On Friday nights, we used to eat burritos in front of the big screen TV upstairs. I was such a picky eater that mine was just beans and a tortilla — but something about it seemed like such a treat. I’d eat it slowly in the big yellow chair, and we’d pause the show every few minutes so each of us could offer our commentary.
Can you ever truly love a moment until it’s leaking from your memory?
My stomach always knows something’s wrong. A fiery syrup swirls at the bottom of my gut and I try to count all the ways I’m fine. Look at what I have, I venture, but it just burns hotter.
How do other families re-assemble after a tragedy?
It’s the first time I’ve felt that dream panic in real life. The one where you have something urgent to say, but your throat’s choked close?

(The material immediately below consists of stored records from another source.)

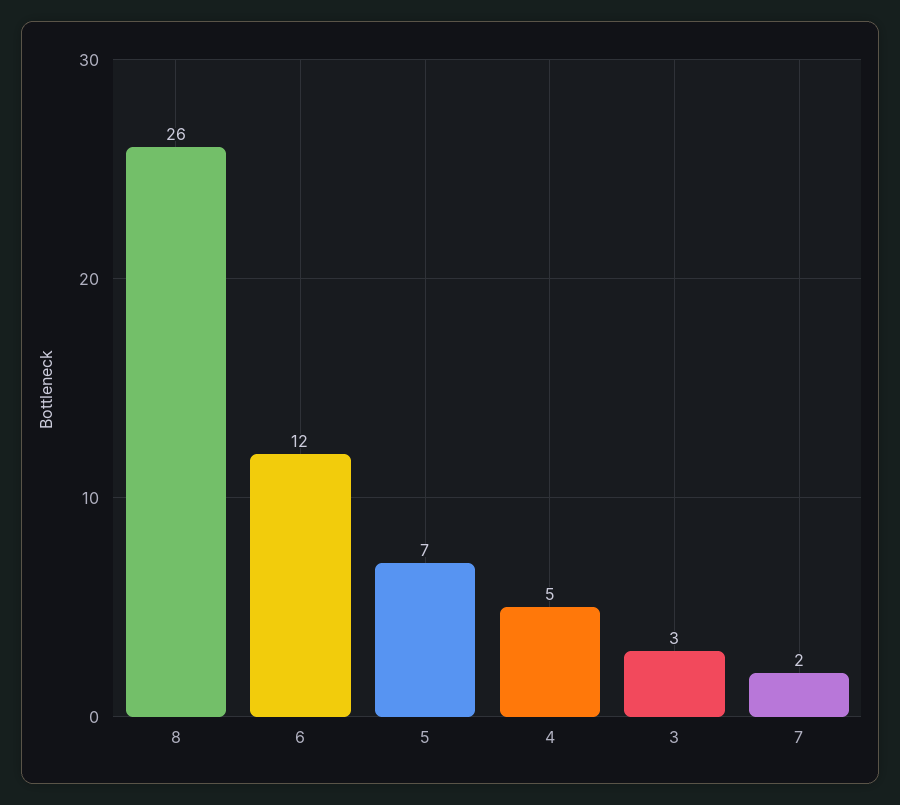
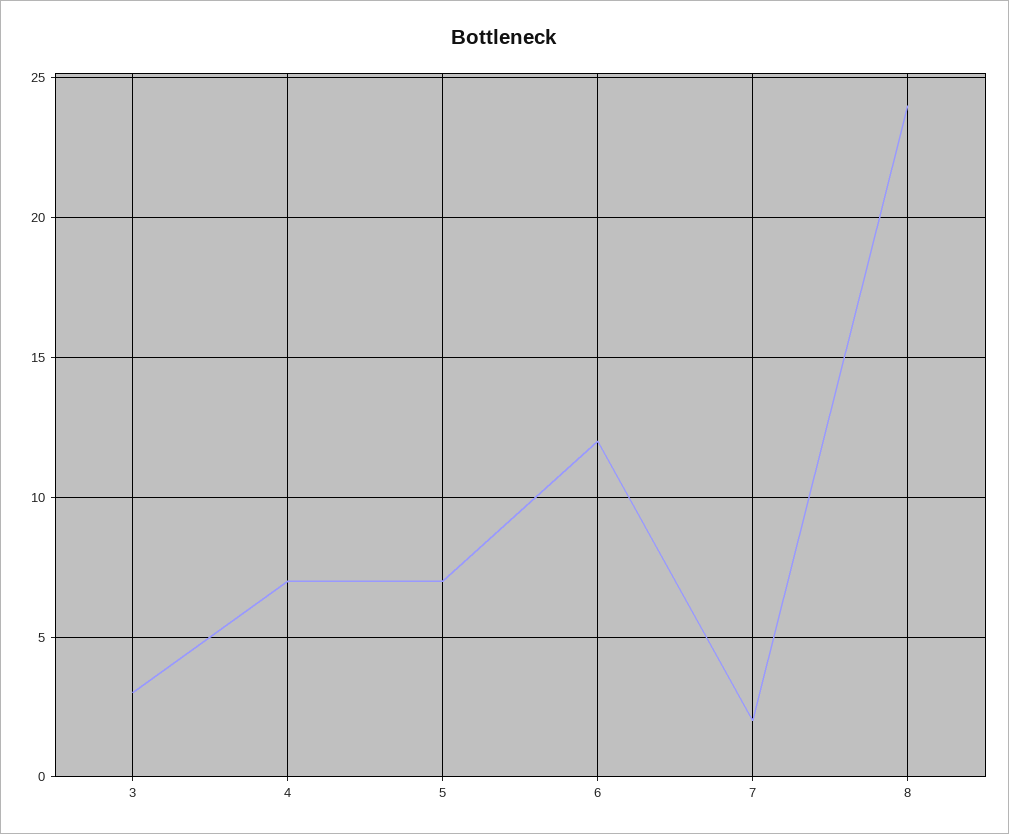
  {
-   "8": 26,
+   "8": 24,
    "6": 12,
    "5": 7,
-   "4": 5,
+   "4": 7,
    "3": 3,
    "7": 2
  }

Except my throat’s open—my mouth works. I’m speaking and nobody’s registering. I keep wondering which one is worse.
I wish this were as easy as a a skinned knee, which only looks scary right away and up close.
When we talk on the phone, sometimes it’s like we’re reading a script. Ha-ha, yes, that sounds great and thank you so much for thinking of me. The call only lasts a few minutes when it used to span days. It’s the only way we know how to pick our way through this minefield.
I used to wish something would happen to me so I’d have something to write about. How are you supposed to write anything interesting when your life has been so boring?
Last night, I dreamt I was looking through the window at a woman sliding dinner onto the table. I could see my spot from there. But when I jiggled the knob to go claim it, it wouldn’t turn. In fact, the harder I tried, the less it would even jiggle. In fact, at some point, there was no knob or window. At some point, I was just lying in bed unable to recognize my hands.